(Stored data entries)
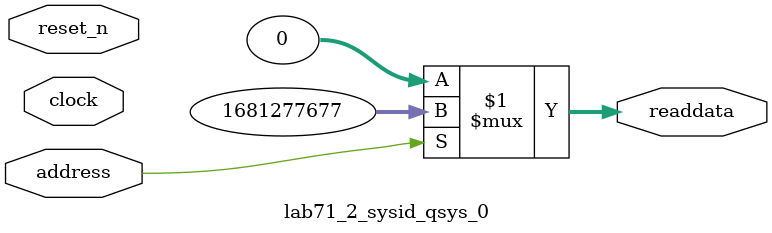
<source format=v>



// synthesis translate_off
`timescale 1ns / 1ps
// synthesis translate_on

// turn off superfluous verilog processor warnings 
// altera message_level Level1 
// altera message_off 10034 10035 10036 10037 10230 10240 10030 

module lab71_2_sysid_qsys_0 (
               // inputs:
                address,
                clock,
                reset_n,

               // outputs:
                readdata
             )
;

  output  [ 31: 0] readdata;
  input            address;
  input            clock;
  input            reset_n;

  wire    [ 31: 0] readdata;
  //control_slave, which is an e_avalon_slave
  assign readdata = address ? 1681277677 : 0;

endmodule



</source>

- **What to work on**
Each line of the records that holds the word "readdata" should be copied out.

- **Your response**
                readdata
  output  [ 31: 0] readdata;
  wire    [ 31: 0] readdata;
  assign readdata = address ? 1681277677 : 0;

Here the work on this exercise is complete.